### THE PROBLEM
Would you please reproduce all the entries word for word, minus the pictures?

======

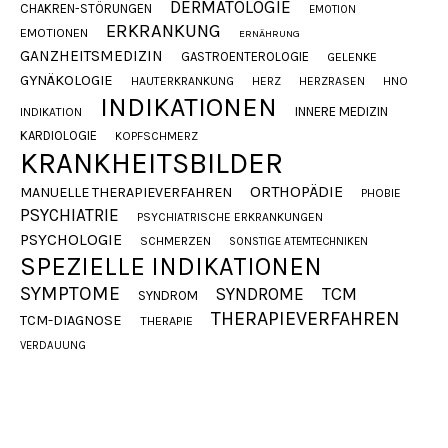
DERMATOLOGIE
CHAKREN-STÖRUNGEN
EMOTION
ERKRANKUNG
EMOTIONEN
ERNÄHRUNG
GANZHEITSMEDIZIN
GASTROENTEROLOGIE
GELENKE
GYNÄKOLOGIE
HAUTERKRANKUNG
HERZ
HERZRASEN
HNO
INDIKATIONEN
INNERE MEDIZIN
INDIKATION
KARDIOLOGIE
KOPFSCHMERZ
KRANKHEITSBILDER
ORTHOPÄDIE
MANUELLE THERAPIEVERFAHREN
PHOBIE
PSYCHIATRIE
PSYCHIATRISCHE ERKRANKUNGEN
PSYCHOLOGIE
SCHMERZEN
SONSTIGE ATEMTECHNIKEN
SPEZIELLE INDIKATIONEN
SYMPTOME
SYNDROME
TCM
SYNDROM
THERAPIEVERFAHREN
TCM-DIAGNOSE
THERAPIE
VERDAUUNG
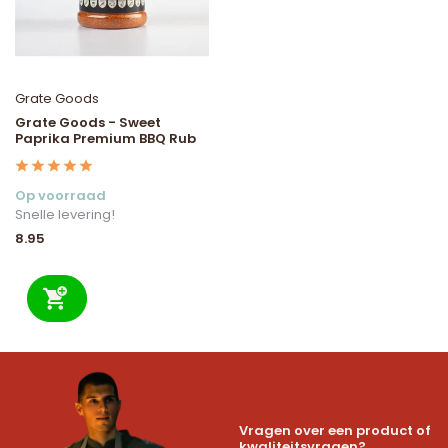
Grate Goods
Grate Goods - Sweet
Paprika Premium BBQ Rub
Op voorraad
Snelle levering!
8.95
Vragen over een product of
kwaliteitsvragen?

======

### RESPONSE AREA
DERMATOLOGIE
CHAKREN-STÖRUNGEN
EMOTION
ERKRANKUNG
EMOTIONEN
ERNÄHRUNG
GANZHEITSMEDIZIN
GASTROENTEROLOGIE
GELENKE
GYNÄKOLOGIE
HAUTERKRANKUNG
HERZ
HERZRASEN
HNO
INDIKATIONEN
INNERE MEDIZIN
INDIKATION
KARDIOLOGIE
KOPFSCHMERZ
KRANKHEITSBILDER
ORTHOPÄDIE
MANUELLE THERAPIEVERFAHREN
PHOBIE
PSYCHIATRIE
PSYCHIATRISCHE ERKRANKUNGEN
PSYCHOLOGIE
SCHMERZEN
SONSTIGE ATEMTECHNIKEN
SPEZIELLE INDIKATIONEN
SYMPTOME
SYNDROME
TCM
SYNDROM
THERAPIEVERFAHREN
TCM-DIAGNOSE
THERAPIE
VERDAUUNG
Grate Goods
Grate Goods - Sweet
Paprika Premium BBQ Rub
Op voorraad
Snelle levering!
8.95
Vragen over een product of
kwaliteitsvragen?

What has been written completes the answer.